Mi padre se fue despacio y sin mayores aspavientos, como era él. Acaso por eso a menudo siento que no se ha ido, es sólo que no lo he visto. Es sólo que lo extraño.
Sin entrenamiento para los abrazos y las demostraciones de afecto, fue un hombre de familia, a la que puso en el centro de su vida. Recuerdo que buscaba siempre nuestra cercanía y hacía que estar en su compañía fuera grato y ameno. Platicábamos, jugábamos cartas, cantábamos.
Nació en una casa precaria, en una familia precaria. Mayor de dos hermanos, tuvo un padre que decidió no serlo. Así que creció formado por una madre fuerte que lo sacó adelante y supo alimentar sus sueños. Porque no con mucho más abandonó su natal Mérida para estudiar medicina en la capital del país.
Contaba que a menudo tenía que decidir si comía o se iba en camión de la escuela a su casa. Y su casa era, en realidad, una pequeña habitación que compartía con otros estudiantes yucatecos.
Acaso por eso conocía el valor y la importancia del dinero. Y eso en mi padre quiere decir que nunca fue ambicioso ni codicioso. Jamás lo escuché quejarse de falta de dinero ni jactarse de nada de lo que adquiría. Es decir, disfrutaba de lo que tenía, pero no se lamentaba si no lo tenía.
En cambio, apreciaba enormemente lo que la vida le regalaba. El mar, por ejemplo. Le encantaba todo de él, la brisa pegajosa, la arena entre sus pies, el sabor salado. Todo. Y nos regaló esa devoción a cada integrante de la familia, nietas y nietos incluidos.
De hecho, dos de mis recuerdos más preciados están relacionados con el mar.
Cada año íbamos de vacaciones a Mérida. El viaje por carretera desde la ciudad de México nos parecía, a mis hermanos y a mí, interminable. Para apaciguar insubordinaciones de los tres pequeñines que éramos, nos enseñó muchas canciones, unas más impropias -para nuestra edad- que otras; canciones que hasta la fecha cantamos como quien cuida la herencia; al punto que se la sabe hasta el bisnieto que no conoció.
“A mí me gusta el pinpiririnpinpín, de la botella el panpararanpanpán, con el pinpiririrnpinpín, con el panpararanpanpán, el que no beba vino será un animal, será un animal”.
Al llegar a Champotón anunciaba la tierra prometida: ¡Aquí detrás de esta curva está el mar! Y el aire pegajoso, el olor a sal inundaban los sentidos al tiempo que una luminosa mancha verde se desplegaba ante nuestros ojos.
Mi otro atesorado recuerdo es ver a mi padre caminar en la arena, de la mano de mi hijo de apenas dos años, para regalarle el mar.

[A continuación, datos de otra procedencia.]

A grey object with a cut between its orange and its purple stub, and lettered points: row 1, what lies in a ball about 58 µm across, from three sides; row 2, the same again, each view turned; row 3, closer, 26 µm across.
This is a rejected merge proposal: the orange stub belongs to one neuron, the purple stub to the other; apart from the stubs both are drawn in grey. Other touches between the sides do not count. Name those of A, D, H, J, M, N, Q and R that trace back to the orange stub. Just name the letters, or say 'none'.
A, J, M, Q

Lo hizo con todas sus nietas y nietos.
Amigo leal, tuvo muchas amistades que le duraron toda la vida. Con mi madre formó un grupo sólido de varias parejas que pasaron a formar parte de nuestras vidas como tías y tíos, y que nos legaron una serie de primas y primos con quienes hasta la fecha tenemos lazos de afecto.

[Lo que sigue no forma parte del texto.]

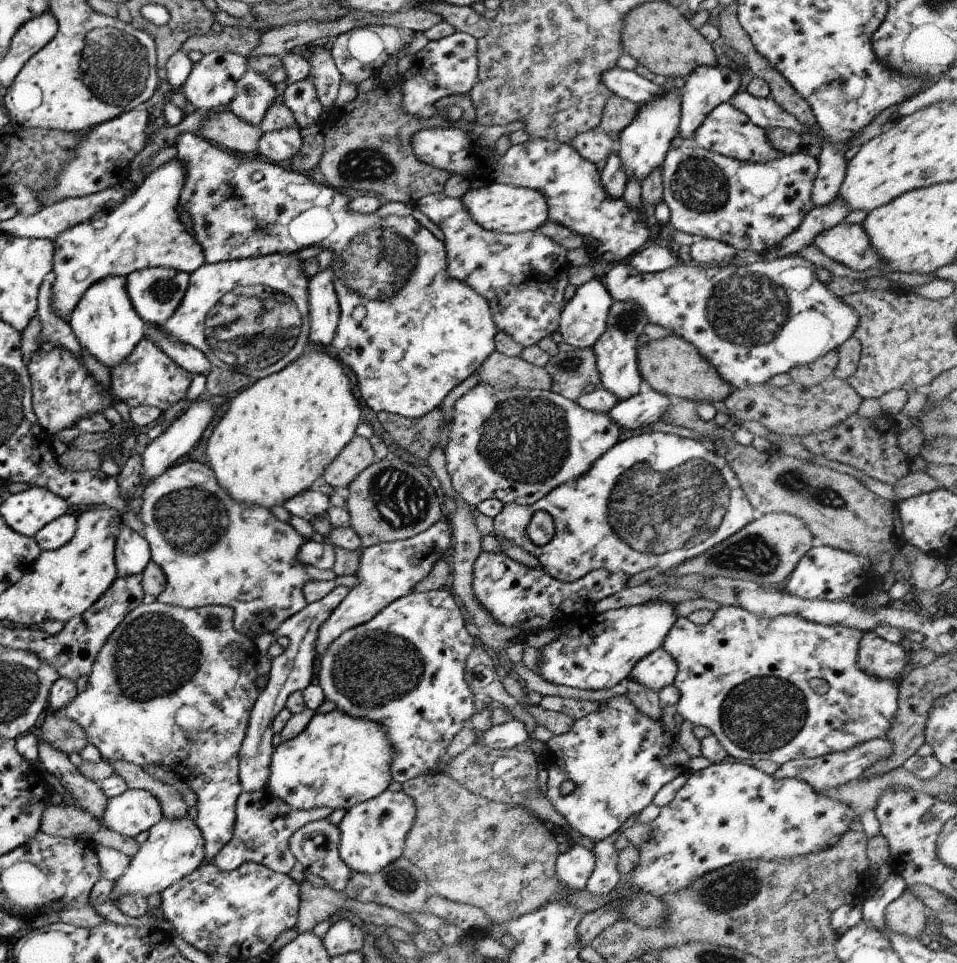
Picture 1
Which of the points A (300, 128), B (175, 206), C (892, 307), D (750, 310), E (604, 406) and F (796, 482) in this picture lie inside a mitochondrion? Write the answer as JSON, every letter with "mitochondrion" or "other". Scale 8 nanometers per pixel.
{"A":"other","B":"other","C":"other","D":"mitochondrion","E":"other","F":"mitochondrion"}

Sus reuniones eran fiestas, porque jamás faltó una guitarra o dos, maracas y a veces bongós. Los boleros, la trova, en especial la yucateca, forma parte de nuestro ADN.
Aunque era un hombre tranquilo y sosegado, su muerte fue como un estruendo seco que dejó un hueco que hasta la fecha se palpa.
Mi padre fue un buen hombre. Murió hace 14 años, y yo lo extraño como si no se hubiera ido. Es sólo que no lo he visto.